The RSI, or Relative Strength Index, is a commonly used technical momentum indicator that compares price movement over time. The RSI was created by J. Welles Wilder who was striving to measure whether or not a stock was overbought or oversold. The RSI may be useful for spotting abnormal price activity and volatility. The RSI oscillates on a scale from 0 to 100. The normal reading of a stock will fall in the range of 30 to 70. A reading over 70 would indicate that the stock is overbought, and possibly overvalued. A reading under 30 may indicate that the stock is oversold, and possibly undervalued. After a recent check, the 14-day RSI is currently at 65.99, the 7-day stands at 71.20, and the 3-day is sitting at 84.45.

Traders may already have a favorite method for applying technical analysis.
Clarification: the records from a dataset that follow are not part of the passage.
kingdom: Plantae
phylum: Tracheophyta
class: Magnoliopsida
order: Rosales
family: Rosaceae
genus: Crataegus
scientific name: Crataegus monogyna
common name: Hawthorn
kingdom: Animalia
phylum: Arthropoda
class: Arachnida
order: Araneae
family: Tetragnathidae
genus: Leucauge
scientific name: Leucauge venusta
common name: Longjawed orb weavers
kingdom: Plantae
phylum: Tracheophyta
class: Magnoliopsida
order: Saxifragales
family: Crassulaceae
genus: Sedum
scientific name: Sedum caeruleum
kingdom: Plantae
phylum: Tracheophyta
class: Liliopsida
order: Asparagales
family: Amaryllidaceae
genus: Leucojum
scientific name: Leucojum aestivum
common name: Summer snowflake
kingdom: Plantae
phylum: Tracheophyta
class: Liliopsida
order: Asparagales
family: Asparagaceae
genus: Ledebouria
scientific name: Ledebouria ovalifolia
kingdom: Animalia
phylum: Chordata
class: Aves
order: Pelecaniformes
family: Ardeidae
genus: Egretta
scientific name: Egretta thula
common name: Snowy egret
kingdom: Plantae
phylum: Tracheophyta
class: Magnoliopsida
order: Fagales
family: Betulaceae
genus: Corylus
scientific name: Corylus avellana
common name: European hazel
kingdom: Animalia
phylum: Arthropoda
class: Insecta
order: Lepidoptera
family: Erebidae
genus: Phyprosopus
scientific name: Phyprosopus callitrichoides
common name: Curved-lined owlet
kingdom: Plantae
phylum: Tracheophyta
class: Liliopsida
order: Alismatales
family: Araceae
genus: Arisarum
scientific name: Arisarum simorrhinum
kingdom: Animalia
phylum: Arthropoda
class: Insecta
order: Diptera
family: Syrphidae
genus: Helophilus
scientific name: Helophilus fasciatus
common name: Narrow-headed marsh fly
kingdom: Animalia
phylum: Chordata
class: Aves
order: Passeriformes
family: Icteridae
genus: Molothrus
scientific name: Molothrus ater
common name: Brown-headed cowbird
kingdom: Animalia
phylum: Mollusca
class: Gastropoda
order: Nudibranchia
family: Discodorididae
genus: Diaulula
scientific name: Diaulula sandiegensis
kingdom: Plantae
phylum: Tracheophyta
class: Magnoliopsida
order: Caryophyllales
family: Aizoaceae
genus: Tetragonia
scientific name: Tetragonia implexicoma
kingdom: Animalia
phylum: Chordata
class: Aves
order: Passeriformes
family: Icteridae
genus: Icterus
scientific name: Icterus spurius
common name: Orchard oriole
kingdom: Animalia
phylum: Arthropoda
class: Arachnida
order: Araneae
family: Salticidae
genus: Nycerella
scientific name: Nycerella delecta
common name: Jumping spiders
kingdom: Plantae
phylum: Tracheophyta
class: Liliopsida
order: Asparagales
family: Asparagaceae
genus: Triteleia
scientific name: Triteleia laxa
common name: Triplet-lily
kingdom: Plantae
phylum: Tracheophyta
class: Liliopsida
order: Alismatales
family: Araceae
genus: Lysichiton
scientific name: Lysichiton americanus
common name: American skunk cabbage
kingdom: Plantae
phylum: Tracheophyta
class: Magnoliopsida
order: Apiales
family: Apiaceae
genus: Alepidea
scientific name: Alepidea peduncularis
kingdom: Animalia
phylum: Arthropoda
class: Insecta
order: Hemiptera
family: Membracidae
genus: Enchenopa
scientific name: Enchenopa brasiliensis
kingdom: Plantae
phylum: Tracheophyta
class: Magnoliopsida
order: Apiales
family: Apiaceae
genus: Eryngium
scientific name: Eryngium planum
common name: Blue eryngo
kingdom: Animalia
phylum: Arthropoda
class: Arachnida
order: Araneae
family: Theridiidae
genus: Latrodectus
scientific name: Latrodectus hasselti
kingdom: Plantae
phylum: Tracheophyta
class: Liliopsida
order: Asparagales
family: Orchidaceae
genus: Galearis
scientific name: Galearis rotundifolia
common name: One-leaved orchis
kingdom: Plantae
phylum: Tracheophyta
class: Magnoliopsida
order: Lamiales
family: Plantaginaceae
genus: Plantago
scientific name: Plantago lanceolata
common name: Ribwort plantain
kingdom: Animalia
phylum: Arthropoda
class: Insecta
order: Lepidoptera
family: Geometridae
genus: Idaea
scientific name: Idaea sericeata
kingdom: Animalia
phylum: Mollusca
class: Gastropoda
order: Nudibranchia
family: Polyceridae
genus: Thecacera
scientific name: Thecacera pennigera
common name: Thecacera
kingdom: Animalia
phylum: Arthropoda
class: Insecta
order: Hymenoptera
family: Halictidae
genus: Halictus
Active traders are typically concerned with shorter-term price movements when trading shares. Entry and exit points tend to be way more important for traders who are looking to capitalize on stock market trends. Some traders may opt to only use technical analysis when picking stocks, while others will also incorporate company fundamentals when doing research. Of course, there is no one foolproof method for trading the markets. Many technical investors will still opt to familiarize themselves with the fundamentals before diving deeper into the technical signals. Longer-term investors might not be as concerned with day to day price fluctuations while short-term traders may not want to miss out on any significant price swings. Whatever trading strategy is applied, investors may still want to try to get a sense of the overall picture before making the trade.